The authors tackled the challenge of classifying metamorphic versus single-fold proteins by developing a classification framework that repurposes AlphaFold2 to generate conformational ensembles and uses a random forest classifier, achieving a mean AUC of 0.869 on a benchmark dataset and identifying potential metamorphic candidates from the Protein Data Bank.
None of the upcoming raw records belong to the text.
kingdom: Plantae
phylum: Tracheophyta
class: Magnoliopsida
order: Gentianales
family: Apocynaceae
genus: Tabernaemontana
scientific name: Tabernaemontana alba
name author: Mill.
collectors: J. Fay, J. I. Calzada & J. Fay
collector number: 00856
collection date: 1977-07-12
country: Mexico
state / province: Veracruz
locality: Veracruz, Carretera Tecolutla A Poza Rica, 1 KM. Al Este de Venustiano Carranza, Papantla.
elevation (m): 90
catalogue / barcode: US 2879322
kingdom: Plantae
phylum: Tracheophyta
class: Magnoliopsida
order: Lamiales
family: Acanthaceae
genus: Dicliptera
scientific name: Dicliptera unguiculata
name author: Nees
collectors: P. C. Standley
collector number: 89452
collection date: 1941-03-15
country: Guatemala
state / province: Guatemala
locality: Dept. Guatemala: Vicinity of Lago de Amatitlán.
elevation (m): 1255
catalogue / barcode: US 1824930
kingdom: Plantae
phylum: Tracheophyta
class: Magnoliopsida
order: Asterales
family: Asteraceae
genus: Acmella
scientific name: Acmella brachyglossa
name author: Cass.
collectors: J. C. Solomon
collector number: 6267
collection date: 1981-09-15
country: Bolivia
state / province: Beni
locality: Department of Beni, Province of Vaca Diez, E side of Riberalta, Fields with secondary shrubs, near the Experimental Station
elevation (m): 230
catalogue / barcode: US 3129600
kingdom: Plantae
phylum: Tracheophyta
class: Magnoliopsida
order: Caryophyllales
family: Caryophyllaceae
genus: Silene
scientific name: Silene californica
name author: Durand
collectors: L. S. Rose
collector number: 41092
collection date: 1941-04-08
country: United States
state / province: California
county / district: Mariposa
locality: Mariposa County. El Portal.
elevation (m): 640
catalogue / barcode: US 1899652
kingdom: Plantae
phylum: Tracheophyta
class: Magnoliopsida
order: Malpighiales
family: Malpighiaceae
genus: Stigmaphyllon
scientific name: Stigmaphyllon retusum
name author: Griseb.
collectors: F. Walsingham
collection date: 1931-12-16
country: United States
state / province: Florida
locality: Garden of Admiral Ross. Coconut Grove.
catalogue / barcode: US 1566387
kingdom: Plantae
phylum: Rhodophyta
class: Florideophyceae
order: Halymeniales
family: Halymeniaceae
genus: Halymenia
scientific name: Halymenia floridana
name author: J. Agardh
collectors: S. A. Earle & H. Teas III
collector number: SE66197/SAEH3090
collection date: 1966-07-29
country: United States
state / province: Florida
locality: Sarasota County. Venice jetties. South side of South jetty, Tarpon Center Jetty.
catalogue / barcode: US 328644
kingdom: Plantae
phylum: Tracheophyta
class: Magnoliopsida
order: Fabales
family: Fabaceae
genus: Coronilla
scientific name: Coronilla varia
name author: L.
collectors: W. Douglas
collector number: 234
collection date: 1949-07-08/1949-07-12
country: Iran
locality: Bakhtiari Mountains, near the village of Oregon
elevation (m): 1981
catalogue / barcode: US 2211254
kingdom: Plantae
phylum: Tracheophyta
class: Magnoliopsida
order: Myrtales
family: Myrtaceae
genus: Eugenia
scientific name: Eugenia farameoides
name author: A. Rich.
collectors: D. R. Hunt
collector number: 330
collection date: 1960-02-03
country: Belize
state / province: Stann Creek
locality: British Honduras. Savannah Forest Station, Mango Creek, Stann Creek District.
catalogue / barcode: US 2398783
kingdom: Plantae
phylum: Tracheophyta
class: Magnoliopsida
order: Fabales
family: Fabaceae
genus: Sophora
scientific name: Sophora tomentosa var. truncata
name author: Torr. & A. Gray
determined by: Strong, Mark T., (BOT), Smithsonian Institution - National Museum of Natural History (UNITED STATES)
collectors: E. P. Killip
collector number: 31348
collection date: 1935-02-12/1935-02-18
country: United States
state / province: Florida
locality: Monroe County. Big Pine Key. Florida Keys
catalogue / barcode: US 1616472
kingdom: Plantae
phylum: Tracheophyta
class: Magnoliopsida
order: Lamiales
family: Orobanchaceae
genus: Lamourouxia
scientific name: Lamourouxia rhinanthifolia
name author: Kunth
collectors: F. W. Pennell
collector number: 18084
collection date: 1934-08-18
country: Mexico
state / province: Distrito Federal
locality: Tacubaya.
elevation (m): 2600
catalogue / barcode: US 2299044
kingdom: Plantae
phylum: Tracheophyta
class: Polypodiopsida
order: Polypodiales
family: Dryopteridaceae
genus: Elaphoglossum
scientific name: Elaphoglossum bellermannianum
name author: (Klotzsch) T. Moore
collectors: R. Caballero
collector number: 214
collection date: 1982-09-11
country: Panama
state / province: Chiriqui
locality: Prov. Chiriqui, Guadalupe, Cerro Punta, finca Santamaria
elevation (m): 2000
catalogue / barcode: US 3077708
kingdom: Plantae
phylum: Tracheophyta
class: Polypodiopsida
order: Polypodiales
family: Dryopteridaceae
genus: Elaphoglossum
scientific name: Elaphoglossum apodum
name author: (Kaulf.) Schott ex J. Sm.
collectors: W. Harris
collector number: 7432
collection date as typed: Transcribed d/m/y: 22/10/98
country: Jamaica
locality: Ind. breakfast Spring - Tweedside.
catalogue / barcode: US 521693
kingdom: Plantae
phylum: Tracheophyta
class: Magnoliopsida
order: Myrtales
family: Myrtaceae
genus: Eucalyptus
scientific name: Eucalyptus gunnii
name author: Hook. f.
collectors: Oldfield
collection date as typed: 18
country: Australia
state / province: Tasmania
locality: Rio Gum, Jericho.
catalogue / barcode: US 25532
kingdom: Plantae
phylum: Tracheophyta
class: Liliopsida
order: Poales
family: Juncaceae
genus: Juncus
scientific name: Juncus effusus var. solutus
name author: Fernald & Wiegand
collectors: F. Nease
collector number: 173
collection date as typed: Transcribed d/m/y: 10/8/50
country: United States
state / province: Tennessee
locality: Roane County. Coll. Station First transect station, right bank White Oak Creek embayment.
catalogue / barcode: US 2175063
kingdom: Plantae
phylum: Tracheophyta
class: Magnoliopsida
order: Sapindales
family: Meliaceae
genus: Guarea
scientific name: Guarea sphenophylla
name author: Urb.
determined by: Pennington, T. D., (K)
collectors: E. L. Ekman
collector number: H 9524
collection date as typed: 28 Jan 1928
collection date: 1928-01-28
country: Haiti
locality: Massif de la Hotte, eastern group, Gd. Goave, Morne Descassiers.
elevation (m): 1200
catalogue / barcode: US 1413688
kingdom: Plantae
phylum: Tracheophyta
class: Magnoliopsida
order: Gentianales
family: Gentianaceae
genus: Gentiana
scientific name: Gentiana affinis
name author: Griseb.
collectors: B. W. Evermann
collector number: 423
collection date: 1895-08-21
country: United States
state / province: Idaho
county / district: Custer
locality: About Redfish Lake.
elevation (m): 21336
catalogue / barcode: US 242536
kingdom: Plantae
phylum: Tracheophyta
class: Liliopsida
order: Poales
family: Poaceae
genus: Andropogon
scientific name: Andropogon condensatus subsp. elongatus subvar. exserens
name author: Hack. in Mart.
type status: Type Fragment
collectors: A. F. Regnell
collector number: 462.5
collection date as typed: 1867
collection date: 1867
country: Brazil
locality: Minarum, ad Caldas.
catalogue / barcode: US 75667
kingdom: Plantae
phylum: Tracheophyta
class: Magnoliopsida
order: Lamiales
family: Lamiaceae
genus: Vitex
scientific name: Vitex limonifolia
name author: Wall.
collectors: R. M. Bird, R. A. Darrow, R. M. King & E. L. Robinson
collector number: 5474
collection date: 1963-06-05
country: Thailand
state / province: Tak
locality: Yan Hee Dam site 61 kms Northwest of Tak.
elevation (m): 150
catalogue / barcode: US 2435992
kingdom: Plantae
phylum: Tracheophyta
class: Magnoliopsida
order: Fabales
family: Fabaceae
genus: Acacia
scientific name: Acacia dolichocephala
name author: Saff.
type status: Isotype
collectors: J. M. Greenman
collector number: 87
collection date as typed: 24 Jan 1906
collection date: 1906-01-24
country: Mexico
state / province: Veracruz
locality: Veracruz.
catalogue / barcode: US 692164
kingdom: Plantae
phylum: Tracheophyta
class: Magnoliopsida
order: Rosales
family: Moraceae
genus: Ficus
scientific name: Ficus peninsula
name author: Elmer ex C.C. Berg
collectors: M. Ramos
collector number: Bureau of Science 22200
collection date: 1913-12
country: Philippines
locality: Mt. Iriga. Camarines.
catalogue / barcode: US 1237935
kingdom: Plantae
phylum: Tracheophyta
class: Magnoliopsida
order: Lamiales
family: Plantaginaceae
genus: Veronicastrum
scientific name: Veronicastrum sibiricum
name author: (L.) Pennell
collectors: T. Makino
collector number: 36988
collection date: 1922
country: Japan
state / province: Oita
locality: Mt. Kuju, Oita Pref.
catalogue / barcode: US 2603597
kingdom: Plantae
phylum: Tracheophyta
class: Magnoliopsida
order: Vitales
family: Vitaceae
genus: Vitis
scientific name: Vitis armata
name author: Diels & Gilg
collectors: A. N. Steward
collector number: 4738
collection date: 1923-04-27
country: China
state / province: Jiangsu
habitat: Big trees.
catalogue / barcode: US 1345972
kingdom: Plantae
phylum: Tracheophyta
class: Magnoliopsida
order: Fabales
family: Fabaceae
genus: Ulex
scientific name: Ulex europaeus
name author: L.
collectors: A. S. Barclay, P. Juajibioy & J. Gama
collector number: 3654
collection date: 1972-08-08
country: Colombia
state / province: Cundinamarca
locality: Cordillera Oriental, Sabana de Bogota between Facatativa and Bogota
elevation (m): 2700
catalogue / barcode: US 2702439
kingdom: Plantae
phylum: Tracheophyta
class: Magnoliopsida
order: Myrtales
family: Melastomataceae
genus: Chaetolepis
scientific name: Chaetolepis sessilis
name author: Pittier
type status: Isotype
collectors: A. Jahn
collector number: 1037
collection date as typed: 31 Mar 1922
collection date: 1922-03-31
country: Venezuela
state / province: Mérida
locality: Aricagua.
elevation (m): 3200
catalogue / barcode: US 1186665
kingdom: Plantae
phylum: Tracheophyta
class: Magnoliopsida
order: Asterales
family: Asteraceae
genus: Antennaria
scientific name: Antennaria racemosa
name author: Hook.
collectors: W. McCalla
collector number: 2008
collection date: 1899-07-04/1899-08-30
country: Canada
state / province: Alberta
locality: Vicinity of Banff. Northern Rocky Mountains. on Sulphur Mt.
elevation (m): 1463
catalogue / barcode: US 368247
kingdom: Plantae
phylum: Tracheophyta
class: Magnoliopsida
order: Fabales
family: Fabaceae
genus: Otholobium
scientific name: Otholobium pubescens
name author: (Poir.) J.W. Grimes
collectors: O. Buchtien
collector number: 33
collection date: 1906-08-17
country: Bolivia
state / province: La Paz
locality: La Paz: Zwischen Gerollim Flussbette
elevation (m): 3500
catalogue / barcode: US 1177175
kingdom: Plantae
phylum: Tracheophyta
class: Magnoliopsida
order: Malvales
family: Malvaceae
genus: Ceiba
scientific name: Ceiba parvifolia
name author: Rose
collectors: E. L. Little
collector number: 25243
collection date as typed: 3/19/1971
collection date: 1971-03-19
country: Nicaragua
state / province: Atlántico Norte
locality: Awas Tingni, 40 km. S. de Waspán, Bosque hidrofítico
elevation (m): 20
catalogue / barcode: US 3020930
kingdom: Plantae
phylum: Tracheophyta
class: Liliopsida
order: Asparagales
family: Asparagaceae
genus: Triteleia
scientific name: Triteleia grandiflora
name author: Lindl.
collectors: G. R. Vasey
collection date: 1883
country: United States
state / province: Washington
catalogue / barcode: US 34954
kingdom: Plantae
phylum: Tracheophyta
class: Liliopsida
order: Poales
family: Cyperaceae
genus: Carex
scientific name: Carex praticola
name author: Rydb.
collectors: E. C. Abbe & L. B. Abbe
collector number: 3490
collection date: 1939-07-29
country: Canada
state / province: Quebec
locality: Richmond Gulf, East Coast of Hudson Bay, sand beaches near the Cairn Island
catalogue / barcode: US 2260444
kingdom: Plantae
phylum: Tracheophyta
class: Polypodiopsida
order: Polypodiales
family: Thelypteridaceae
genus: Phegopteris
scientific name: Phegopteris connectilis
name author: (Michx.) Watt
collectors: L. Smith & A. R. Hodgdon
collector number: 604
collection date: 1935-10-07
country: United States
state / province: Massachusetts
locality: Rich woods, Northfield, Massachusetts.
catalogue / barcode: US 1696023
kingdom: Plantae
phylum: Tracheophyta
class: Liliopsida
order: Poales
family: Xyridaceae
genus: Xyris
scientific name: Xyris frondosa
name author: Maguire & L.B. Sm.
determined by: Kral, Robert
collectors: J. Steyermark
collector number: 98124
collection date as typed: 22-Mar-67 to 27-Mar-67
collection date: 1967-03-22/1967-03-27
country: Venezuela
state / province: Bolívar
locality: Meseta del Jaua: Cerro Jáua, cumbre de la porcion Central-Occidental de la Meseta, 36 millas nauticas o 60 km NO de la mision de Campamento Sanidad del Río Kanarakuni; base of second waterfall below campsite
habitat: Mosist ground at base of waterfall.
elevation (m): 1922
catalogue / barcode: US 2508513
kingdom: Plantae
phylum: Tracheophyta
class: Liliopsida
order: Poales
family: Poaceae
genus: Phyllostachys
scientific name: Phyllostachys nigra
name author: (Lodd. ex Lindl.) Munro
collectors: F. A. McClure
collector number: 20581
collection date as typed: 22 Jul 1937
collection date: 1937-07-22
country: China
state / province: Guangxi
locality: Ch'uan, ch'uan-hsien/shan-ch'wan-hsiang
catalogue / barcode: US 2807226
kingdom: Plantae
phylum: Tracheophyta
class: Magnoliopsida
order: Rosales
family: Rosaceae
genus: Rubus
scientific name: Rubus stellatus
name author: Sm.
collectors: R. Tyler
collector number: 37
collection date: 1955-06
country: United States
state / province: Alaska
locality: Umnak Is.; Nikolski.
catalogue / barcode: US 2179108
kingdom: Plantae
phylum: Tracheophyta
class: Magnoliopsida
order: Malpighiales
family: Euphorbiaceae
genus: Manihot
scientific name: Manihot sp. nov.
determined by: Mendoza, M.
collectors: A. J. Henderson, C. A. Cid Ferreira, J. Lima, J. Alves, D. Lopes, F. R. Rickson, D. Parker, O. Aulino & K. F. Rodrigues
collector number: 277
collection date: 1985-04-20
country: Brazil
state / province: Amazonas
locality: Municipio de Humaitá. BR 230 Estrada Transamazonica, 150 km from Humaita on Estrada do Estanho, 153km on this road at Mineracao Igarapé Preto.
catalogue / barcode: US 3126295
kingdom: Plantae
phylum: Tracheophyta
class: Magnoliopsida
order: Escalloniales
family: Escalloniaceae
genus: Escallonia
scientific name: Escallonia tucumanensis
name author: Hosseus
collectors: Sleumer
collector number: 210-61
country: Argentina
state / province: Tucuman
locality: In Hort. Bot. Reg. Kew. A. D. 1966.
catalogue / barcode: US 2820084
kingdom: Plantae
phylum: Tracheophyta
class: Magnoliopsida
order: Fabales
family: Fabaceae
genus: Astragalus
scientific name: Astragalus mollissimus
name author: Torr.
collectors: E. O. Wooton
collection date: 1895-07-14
The remarkable success of AlphaFold2 in providing accurate atomic-level prediction of protein structures from their amino acid sequence has transformed approaches to the protein folding problem. However, its core paradigm of mapping one sequence to one structure may only be appropriate for single-fold proteins with one stable conformation. Metamorphic proteins, which can adopt multiple distinct conformations, have conformational diversity that cannot be adequately modeled by AlphaFold2. Hence, classifying whether a given protein is metamorphic or single-fold remains a critical challenge for both laboratory experiments and computational methods. To address this challenge, we developed a novel classification framework by re-purposing AlphaFold2 to generate conformational ensembles via a multiple sequence alignment sampling method. From these ensembles, we extract a comprehensive set of features characterizing the conformational ensemble's modality and structural dispersion. A random forest classifier trained on a carefully curated benchmark dataset of known metamorphic and single-fold proteins achieves a mean AUC of 0.869 with cross-validation, demonstrating the effectiveness of our integrated approach. Furthermore, by applying our classifier to 600 randomly sampled proteins from the Protein Data Bank, we identified several potential metamorphic protein candidates -- including the 40S ribosomal protein S30, whose conformational change is crucial for its secondary function in antimicrobial defense. By combining AI-driven protein structure prediction with statistical learning, our work provides a powerful new approach for discovering metamorphic proteins and deepens our understanding of their role in their molecular function.